In attempts to understand the very nature of our reality, physicists sure have some mind-bending theories. Like what if information is a tangible and fundamental aspect of physical reality itself – alongside matter and energy? Or, alternatively, what if information is the fifth state of matter?

Information is, after all, something all matter and energy measurably possess. The rules that govern their existence, like their mass, speed, or charge, are all bits of information they contain.

So to allow experimental probing of such ideas, physicist Melvin Vopson from the University of Portsmouth in the UK estimated how much information a single elementary particle, like an electron, stores about itself. He then used this calculation to estimate the staggering amount of information contained in the entire observable Universe.

"It is the first time this approach has been taken in measuring the information content of the Universe, and it provides a clear numerical prediction," Vopson says.

Vopson estimated that each particle in the observable Universe holds 1.509 bits of information, using Claude Shannon's information theory.

This theory ties entropy – the amount of uncertainty in a system – with information: The information content of a message is a measure of how much uncertainty is reduced by the message. But different types of messages have different values.

For example, the outcome (the message) of a fair coin flip has 1 bit of information: this event was heads, not tails. If the coin was double-headed, the expected outcome of heads has 0 bits of information, because it doesn't add anything new to what we already knew.

But if the coin is biased towards heads and you end up with tails, this surprising outcome provides a bit more information than a routine 1 bit event: This event was tails and it wasn't expected.

Vopson applied these information entropy calculations to the mass, charge, and spin of protons, neutrons (and their composing quarks), and electrons, to arrive at his estimate for how much information they hold.

Then, using estimates of how many of these particles exist, he multiplied it out to the entire Universe.

The result was around a 6 followed by a staggering 80 zeros in bits of information, which is actually lower than previous estimates. But Vopson expected this, given past calculations tried to account for the entire Universe, whereas he restricted his calculation to the observable parts only – excluding antiparticles and forces (like light bosons).

"We have considered all bosons to be force/interaction particles responsible for the transfer of information, rather than storage of information," Vopson writes. "We postulate that information can only be stored in particles that are stable and have a non-zero rest mass, while interaction/force carrier bosons can only transfer information via waveform."

He also didn't include unstable particles or antiparticles, given their lifetimes are extremely short, "so their observation is only possible via artificially created experimental conditions or theoretically," he writes. "Therefore, their participation to the observable Universe is negligible and, by extrapolation, their capacity to register information is also negligible.

"But it is important to mention that information could also be stored in other forms, including on the surface of the space-time fabric itself, according to the holographic principle."

The idea that information is physical has been around since the 1920s.
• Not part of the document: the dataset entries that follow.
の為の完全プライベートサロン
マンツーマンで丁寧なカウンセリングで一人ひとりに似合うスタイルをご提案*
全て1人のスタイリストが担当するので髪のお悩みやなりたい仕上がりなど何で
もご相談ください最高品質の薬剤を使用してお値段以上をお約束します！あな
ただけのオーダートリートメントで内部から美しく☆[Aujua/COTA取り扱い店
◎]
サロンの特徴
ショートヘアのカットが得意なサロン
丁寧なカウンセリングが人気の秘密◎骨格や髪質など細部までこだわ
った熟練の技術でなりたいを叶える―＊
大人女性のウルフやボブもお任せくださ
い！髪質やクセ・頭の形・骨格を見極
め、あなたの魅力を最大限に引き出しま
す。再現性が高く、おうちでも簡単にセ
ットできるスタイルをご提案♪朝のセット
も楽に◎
Since then, experiments have demonstrated a link between information theory and thermodynamics, and led to the wild idea that the Universe is simulated in 3D from a 2D reality.

"These radical theories are based on the principle that information is physical, the information is registered by physical systems, and all physical systems can register information," Vopson explains.

Building on this, Vopson had previously proposed that information might be a fifth state of matter, alongside solid, liquid, gas, and plasma, and even more wildly, that information might be the dark matter that physicists have been hunting for.

These new calculations could help test these strange and fascinating hypotheses.

"The current approach offers a unique tool for estimating the information content per elementary particle, which is very useful for designing practical experiments to test these predictions," Vopson concludes.

Besides, if light can be a particle, and physical states can be undetermined until observed, why the heck couldn't information be a physical and fundamental part of the Universe?

This research was published in AIP Advances.